Given data Start Marker

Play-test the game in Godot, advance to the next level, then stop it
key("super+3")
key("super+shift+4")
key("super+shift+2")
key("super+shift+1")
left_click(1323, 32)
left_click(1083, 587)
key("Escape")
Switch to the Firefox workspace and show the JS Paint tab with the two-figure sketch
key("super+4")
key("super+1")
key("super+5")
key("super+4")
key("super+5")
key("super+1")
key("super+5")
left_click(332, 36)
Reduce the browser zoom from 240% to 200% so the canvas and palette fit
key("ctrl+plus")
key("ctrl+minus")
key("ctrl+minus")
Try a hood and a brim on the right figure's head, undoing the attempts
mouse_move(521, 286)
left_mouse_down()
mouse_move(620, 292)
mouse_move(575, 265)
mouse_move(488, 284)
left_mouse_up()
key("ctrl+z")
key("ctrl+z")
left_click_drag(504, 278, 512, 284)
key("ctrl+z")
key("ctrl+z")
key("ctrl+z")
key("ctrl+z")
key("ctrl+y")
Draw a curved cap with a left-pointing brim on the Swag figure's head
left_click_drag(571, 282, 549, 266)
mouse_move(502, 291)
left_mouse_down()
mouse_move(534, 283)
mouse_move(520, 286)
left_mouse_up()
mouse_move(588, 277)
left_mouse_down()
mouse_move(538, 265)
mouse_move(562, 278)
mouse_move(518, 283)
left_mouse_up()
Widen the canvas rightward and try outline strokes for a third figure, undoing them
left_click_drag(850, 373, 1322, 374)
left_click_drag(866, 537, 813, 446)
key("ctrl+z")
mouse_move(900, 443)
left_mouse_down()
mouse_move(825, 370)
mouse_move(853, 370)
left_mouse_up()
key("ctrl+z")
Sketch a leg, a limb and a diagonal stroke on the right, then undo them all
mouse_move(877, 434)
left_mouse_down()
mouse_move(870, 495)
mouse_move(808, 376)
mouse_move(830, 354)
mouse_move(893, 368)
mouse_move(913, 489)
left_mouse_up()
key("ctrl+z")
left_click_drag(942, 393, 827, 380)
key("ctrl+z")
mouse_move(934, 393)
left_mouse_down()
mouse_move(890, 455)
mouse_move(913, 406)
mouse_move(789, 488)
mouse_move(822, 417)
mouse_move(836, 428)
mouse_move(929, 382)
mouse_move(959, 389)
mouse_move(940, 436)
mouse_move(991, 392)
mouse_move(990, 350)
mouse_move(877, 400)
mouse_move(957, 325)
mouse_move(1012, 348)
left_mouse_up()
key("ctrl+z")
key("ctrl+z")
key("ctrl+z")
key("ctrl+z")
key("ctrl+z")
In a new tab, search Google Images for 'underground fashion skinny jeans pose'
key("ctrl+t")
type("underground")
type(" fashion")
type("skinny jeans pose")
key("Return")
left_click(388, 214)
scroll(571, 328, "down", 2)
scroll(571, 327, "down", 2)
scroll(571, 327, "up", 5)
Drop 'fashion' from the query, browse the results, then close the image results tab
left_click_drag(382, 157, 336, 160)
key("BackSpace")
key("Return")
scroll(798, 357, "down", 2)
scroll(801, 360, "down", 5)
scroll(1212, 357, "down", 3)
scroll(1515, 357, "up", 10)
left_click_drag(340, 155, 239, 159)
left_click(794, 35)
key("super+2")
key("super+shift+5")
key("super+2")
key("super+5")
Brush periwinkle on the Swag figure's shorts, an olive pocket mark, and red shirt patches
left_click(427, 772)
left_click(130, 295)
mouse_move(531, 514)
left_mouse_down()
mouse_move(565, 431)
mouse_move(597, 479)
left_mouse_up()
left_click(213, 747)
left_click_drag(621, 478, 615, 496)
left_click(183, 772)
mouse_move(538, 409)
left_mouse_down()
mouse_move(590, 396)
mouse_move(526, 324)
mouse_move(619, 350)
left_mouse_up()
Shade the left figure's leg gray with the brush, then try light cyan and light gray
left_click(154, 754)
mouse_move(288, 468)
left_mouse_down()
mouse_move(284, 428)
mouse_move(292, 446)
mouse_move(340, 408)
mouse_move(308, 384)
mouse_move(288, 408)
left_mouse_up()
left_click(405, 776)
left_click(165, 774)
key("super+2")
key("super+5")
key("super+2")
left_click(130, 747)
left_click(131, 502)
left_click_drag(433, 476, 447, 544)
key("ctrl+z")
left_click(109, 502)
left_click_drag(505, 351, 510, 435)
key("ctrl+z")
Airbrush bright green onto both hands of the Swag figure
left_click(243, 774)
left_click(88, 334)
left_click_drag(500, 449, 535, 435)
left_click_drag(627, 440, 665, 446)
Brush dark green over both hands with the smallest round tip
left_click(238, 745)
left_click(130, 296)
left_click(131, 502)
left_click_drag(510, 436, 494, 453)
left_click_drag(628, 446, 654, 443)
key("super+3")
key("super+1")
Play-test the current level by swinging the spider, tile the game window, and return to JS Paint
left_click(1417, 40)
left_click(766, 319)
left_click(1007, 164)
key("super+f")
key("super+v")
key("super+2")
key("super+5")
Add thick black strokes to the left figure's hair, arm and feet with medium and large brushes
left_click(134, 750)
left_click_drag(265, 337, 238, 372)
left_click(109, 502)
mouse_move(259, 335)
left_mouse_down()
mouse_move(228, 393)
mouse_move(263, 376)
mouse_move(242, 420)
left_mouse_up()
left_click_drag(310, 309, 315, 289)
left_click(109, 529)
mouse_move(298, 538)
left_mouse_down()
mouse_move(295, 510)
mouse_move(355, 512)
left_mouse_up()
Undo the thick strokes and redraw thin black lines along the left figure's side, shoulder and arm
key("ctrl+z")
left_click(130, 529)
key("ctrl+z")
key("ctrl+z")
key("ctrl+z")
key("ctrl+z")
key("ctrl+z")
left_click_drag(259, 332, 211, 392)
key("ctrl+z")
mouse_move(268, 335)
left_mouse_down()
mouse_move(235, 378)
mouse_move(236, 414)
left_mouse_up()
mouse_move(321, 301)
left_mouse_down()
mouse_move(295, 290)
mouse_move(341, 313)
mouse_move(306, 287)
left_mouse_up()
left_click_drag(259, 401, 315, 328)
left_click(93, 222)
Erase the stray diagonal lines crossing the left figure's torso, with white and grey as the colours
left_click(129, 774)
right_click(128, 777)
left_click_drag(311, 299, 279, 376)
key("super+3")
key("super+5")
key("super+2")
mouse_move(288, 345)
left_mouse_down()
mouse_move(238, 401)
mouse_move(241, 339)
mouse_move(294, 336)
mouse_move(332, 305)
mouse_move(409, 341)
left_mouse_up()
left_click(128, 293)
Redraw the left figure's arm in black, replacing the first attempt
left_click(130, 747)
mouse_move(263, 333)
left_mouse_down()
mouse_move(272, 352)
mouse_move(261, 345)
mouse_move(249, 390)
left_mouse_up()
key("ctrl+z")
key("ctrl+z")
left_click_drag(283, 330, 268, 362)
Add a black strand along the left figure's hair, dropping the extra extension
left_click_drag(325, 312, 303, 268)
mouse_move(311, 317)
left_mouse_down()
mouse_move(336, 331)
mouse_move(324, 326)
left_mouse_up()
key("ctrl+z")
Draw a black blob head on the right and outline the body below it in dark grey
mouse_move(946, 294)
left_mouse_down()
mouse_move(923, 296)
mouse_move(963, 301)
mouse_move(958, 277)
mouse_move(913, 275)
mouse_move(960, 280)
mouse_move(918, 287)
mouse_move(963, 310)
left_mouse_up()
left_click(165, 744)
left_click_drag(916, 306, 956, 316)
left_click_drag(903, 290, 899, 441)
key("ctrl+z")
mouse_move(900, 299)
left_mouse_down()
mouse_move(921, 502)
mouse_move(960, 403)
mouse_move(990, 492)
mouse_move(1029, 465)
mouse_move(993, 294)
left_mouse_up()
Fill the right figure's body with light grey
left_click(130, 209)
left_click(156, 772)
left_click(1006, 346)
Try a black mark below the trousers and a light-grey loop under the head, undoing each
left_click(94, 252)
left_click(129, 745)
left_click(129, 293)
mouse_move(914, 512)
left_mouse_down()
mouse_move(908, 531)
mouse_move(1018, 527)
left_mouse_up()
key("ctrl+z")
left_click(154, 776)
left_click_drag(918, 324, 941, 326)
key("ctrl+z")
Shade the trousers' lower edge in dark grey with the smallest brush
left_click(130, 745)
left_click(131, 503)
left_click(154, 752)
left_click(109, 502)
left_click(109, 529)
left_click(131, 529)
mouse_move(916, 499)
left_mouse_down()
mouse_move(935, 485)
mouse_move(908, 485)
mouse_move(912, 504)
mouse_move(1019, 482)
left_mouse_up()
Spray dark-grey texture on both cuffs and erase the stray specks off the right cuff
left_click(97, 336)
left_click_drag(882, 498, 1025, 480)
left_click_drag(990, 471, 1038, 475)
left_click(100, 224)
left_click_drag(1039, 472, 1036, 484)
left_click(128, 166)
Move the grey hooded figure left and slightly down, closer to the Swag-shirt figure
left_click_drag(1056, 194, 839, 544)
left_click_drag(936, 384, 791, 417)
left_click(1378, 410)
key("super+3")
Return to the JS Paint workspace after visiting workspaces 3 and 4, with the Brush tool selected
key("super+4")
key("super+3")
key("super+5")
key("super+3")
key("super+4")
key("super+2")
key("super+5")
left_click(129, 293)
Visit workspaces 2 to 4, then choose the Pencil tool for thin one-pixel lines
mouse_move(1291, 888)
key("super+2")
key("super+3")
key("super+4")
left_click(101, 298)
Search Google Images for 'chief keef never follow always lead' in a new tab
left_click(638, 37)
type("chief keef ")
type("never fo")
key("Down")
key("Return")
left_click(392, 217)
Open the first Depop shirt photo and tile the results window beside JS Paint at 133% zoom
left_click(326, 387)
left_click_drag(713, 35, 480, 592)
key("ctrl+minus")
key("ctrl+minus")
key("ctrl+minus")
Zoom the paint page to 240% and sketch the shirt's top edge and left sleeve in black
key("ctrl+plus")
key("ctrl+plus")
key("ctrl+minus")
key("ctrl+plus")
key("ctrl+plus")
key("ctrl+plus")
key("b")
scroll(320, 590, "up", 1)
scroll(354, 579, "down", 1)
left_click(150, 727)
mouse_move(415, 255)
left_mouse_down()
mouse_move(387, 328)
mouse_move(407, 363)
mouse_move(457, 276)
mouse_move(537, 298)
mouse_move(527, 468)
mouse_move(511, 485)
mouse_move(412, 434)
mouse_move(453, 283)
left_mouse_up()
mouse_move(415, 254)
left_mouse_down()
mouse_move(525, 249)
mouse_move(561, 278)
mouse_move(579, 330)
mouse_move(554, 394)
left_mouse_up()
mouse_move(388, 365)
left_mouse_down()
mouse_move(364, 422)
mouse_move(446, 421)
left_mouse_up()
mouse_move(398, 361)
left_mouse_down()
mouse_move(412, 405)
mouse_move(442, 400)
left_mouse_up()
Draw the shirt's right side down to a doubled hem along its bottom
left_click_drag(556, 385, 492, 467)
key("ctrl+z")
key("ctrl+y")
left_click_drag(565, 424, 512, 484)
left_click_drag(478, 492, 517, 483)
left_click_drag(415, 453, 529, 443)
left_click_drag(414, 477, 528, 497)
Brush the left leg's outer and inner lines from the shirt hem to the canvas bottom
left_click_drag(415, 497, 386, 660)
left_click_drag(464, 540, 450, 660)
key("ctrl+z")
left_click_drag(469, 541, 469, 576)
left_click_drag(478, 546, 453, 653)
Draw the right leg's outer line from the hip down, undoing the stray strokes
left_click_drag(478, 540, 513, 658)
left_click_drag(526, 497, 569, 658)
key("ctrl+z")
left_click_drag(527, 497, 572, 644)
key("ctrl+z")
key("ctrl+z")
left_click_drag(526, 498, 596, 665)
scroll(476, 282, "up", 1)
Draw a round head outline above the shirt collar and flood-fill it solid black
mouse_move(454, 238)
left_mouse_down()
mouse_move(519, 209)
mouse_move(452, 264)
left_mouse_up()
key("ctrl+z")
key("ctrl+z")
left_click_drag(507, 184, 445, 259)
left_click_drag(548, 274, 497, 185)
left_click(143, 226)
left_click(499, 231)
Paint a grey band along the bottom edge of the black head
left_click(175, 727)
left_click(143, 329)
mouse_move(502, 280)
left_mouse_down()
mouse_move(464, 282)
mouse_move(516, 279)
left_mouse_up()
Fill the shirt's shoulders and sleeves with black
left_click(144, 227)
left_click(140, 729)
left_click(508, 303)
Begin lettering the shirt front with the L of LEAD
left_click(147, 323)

Given data End Marker

*Aim of the task:* Go through the records line by line and count those containing the string "Images". Give only the total.

*Your solution:* 2